Australian actress Cate Blanchett thinks there has been progress for female filmmakers at Cannes.
The 48-year-old actress' comments come amid criticism facing the festival, which this year only features three films directed by women in a line-up of 21, with New Zealand screenwriter Jane Campion still the only female filmmaker to have won the top prize, the Palme d'Or.
Speaking on the progress she's witnessed over the years, Cate said: "A few years ago there were only two [female directors in competition].
"The selection committee now has more women on board than in previous years, which will obviously change the lens through which the films are chosen. But these things are not going to happen overnight."
However, the Hollywood star - who is the chair of the Cannes jury at this year's festival - admitted that she would like to see more progress going forwards.

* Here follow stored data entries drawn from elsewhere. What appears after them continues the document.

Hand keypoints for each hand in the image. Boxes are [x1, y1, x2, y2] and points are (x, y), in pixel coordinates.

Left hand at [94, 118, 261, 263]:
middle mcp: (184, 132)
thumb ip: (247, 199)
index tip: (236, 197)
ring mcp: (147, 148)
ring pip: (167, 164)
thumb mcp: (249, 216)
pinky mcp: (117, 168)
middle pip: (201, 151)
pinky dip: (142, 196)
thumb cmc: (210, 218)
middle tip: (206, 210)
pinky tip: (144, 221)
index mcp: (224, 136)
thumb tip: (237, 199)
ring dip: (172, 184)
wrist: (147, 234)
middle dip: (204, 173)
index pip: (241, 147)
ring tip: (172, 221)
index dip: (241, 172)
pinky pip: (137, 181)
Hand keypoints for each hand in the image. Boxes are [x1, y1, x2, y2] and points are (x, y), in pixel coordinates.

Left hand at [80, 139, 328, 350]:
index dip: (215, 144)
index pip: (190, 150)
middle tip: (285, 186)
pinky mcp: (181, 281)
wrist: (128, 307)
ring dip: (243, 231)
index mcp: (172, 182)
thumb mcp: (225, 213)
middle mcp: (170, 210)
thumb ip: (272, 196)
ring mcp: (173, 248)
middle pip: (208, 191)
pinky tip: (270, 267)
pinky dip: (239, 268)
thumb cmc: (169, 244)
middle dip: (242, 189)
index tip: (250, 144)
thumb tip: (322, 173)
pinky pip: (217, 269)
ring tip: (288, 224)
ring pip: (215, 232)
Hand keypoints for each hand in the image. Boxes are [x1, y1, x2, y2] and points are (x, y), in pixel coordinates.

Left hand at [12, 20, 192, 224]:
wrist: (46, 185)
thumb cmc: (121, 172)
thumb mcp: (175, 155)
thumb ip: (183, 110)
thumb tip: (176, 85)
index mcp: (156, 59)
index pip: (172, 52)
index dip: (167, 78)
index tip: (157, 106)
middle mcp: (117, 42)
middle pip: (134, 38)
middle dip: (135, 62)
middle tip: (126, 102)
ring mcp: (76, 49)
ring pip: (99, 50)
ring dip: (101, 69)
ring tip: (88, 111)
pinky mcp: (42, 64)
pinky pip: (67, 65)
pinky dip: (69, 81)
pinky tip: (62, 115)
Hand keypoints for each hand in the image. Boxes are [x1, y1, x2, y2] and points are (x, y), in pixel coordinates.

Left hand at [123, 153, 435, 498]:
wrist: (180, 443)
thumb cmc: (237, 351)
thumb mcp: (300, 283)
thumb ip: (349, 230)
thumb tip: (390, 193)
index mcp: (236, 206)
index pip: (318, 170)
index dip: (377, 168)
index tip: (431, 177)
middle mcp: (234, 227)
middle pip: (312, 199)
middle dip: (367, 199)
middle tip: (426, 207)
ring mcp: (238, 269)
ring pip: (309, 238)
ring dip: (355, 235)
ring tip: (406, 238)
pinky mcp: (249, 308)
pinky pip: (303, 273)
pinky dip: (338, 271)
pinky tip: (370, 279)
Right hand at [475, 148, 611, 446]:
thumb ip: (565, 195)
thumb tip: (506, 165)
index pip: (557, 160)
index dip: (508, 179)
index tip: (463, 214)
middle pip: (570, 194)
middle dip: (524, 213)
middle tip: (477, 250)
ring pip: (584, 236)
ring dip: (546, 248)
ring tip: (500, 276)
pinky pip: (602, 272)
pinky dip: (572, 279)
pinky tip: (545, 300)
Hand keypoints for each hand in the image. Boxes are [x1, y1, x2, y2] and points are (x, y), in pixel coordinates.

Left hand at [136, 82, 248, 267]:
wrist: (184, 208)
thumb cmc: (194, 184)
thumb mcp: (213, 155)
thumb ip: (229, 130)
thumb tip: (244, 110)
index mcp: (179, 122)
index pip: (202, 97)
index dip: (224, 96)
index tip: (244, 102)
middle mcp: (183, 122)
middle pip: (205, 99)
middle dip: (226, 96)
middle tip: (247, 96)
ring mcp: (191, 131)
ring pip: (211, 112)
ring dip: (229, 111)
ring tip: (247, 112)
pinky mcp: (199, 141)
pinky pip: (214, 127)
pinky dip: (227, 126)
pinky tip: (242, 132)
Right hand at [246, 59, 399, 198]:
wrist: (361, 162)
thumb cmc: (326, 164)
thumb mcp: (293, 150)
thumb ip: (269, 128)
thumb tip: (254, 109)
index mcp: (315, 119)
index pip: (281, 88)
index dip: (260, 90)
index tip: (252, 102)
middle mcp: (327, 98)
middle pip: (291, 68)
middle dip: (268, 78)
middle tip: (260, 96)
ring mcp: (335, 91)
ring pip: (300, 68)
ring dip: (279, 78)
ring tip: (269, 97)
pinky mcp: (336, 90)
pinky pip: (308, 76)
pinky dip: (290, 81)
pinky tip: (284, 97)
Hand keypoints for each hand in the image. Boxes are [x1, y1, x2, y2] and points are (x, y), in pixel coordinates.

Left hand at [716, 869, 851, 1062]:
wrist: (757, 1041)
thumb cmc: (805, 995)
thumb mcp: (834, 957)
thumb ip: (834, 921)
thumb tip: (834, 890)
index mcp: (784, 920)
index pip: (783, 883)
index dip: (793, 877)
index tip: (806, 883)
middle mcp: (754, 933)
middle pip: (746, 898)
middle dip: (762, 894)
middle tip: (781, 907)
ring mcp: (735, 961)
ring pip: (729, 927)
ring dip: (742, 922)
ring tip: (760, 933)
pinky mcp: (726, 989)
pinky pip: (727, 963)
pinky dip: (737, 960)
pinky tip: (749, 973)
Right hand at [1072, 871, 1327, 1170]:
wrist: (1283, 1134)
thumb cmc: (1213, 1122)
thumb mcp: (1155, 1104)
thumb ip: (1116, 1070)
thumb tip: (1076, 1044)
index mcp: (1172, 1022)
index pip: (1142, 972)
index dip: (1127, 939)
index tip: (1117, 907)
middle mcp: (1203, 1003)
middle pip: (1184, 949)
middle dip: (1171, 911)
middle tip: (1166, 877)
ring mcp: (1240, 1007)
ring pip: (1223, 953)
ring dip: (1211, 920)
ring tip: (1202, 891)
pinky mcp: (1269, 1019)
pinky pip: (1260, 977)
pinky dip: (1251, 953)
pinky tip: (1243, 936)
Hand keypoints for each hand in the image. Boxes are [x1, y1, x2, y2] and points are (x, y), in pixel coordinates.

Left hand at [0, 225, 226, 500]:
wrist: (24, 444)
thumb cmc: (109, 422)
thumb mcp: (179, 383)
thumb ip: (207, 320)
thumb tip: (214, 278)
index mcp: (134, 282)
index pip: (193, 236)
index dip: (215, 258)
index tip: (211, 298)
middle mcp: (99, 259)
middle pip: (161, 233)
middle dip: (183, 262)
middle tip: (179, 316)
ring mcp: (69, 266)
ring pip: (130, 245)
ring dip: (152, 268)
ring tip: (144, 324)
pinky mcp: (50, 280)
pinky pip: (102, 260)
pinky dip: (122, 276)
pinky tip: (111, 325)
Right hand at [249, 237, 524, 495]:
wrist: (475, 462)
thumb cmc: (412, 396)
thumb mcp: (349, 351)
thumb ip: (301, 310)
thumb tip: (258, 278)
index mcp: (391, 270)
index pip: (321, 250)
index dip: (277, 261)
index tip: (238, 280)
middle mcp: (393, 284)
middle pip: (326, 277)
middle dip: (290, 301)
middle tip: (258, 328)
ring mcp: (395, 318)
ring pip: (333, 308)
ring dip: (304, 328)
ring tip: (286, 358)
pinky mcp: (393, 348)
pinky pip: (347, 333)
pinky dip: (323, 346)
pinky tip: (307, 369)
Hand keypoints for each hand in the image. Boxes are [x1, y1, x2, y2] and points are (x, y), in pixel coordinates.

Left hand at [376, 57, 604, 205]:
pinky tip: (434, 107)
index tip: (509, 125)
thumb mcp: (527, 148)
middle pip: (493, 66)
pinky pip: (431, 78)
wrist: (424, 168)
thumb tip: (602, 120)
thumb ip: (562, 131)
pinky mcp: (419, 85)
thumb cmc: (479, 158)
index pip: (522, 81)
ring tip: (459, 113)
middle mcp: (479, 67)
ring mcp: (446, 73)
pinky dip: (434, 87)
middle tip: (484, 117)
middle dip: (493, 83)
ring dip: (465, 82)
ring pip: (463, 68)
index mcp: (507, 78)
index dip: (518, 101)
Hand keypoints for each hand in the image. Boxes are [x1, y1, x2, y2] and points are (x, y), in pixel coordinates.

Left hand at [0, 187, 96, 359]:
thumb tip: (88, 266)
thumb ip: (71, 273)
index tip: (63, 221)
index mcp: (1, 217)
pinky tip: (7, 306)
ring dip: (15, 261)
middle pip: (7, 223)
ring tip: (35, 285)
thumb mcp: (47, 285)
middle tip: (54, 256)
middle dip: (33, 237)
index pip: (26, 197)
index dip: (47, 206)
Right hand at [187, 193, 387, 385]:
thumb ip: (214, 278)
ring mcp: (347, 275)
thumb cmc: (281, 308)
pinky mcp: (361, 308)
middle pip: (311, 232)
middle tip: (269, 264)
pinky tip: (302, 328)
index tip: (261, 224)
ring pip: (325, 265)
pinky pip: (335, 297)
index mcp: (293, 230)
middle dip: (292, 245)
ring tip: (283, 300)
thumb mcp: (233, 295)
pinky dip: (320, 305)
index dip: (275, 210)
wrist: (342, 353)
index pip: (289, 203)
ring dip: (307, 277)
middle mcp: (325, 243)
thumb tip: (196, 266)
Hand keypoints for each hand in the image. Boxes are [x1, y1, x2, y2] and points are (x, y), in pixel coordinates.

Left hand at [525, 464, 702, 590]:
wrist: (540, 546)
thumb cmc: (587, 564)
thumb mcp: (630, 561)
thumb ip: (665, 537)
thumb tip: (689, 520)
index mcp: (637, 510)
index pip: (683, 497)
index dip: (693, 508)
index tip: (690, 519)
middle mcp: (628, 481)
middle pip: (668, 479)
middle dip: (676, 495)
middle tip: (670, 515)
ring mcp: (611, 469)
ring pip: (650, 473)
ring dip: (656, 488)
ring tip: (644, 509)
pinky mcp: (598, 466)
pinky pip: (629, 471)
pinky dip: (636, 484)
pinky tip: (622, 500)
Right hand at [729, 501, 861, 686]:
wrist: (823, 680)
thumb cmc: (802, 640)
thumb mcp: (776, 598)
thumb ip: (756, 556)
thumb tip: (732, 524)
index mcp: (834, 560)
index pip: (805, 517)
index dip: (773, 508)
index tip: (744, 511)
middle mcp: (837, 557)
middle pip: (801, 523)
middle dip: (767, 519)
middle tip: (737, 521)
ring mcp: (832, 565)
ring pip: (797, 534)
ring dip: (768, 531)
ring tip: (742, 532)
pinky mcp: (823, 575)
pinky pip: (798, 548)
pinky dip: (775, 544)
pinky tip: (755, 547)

She shared: "Would I like to see more women in competition? Absolutely. Do I expect and hope that that's going to happen in the future? I hope so. But we're dealing with what we have this year, and our role in the next almost two weeks is to deal with what is in front of us."
The 'Notes on a Scandal' actress also explained how the film industry as a whole could move forward in regards to tackling gender inequality.
She revealed that significant change would only "take place through specific actions, not generalisations, and not through pontification. It's addressing the gender gap and it's addressing the racial diversity, and equality and the way that we make the work."